Exercise: Your answer is the lines below, exactly, from the one that contains "679 164 4.43" through the one that contains "149 98 45.84", both included.

[Record excerpts]

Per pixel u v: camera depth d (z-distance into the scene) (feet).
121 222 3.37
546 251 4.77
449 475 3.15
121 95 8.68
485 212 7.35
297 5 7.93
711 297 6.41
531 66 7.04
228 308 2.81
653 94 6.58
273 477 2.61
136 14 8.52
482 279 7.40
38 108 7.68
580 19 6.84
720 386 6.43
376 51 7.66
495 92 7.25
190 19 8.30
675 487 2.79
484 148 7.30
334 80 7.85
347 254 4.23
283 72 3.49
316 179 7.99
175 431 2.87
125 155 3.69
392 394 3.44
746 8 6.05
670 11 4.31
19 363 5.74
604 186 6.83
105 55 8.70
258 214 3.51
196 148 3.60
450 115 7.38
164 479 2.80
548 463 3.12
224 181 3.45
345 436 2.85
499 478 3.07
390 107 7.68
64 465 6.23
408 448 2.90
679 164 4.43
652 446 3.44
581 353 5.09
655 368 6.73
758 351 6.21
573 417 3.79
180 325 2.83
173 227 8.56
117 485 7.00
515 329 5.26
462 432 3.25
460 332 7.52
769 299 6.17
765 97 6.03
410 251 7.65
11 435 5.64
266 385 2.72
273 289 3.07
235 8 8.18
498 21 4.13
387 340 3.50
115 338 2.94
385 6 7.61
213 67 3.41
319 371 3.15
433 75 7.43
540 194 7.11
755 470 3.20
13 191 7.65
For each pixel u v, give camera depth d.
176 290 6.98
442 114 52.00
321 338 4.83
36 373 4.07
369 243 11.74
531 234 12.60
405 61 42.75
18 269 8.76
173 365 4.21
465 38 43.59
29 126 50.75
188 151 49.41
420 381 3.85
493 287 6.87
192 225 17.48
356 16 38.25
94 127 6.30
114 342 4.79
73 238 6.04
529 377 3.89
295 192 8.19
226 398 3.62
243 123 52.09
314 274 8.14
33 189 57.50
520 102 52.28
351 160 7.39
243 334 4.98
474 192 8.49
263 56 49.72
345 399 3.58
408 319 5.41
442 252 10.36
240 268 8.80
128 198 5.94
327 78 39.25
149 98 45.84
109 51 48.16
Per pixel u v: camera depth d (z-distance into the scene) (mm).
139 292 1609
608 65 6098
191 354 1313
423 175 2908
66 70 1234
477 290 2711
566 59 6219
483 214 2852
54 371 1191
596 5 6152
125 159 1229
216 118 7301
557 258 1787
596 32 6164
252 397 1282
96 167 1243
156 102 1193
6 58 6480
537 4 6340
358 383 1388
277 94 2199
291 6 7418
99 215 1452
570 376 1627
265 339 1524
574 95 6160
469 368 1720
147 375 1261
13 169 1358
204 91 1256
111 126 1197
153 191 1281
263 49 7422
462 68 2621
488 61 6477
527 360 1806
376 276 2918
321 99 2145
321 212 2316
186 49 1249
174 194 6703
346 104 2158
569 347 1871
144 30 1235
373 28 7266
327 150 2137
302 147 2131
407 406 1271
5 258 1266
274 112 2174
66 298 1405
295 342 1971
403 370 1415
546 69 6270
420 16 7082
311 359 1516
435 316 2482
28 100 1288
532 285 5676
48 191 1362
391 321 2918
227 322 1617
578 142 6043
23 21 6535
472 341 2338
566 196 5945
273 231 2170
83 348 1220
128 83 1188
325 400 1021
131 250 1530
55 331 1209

[/Record excerpts]

Output:
679 164 4.43
652 446 3.44
581 353 5.09
655 368 6.73
758 351 6.21
573 417 3.79
180 325 2.83
173 227 8.56
117 485 7.00
515 329 5.26
462 432 3.25
460 332 7.52
769 299 6.17
765 97 6.03
410 251 7.65
11 435 5.64
266 385 2.72
273 289 3.07
235 8 8.18
498 21 4.13
387 340 3.50
115 338 2.94
385 6 7.61
213 67 3.41
319 371 3.15
433 75 7.43
540 194 7.11
755 470 3.20
13 191 7.65
For each pixel u v, give camera depth d.
176 290 6.98
442 114 52.00
321 338 4.83
36 373 4.07
369 243 11.74
531 234 12.60
405 61 42.75
18 269 8.76
173 365 4.21
465 38 43.59
29 126 50.75
188 151 49.41
420 381 3.85
493 287 6.87
192 225 17.48
356 16 38.25
94 127 6.30
114 342 4.79
73 238 6.04
529 377 3.89
295 192 8.19
226 398 3.62
243 123 52.09
314 274 8.14
33 189 57.50
520 102 52.28
351 160 7.39
243 334 4.98
474 192 8.49
263 56 49.72
345 399 3.58
408 319 5.41
442 252 10.36
240 268 8.80
128 198 5.94
327 78 39.25
149 98 45.84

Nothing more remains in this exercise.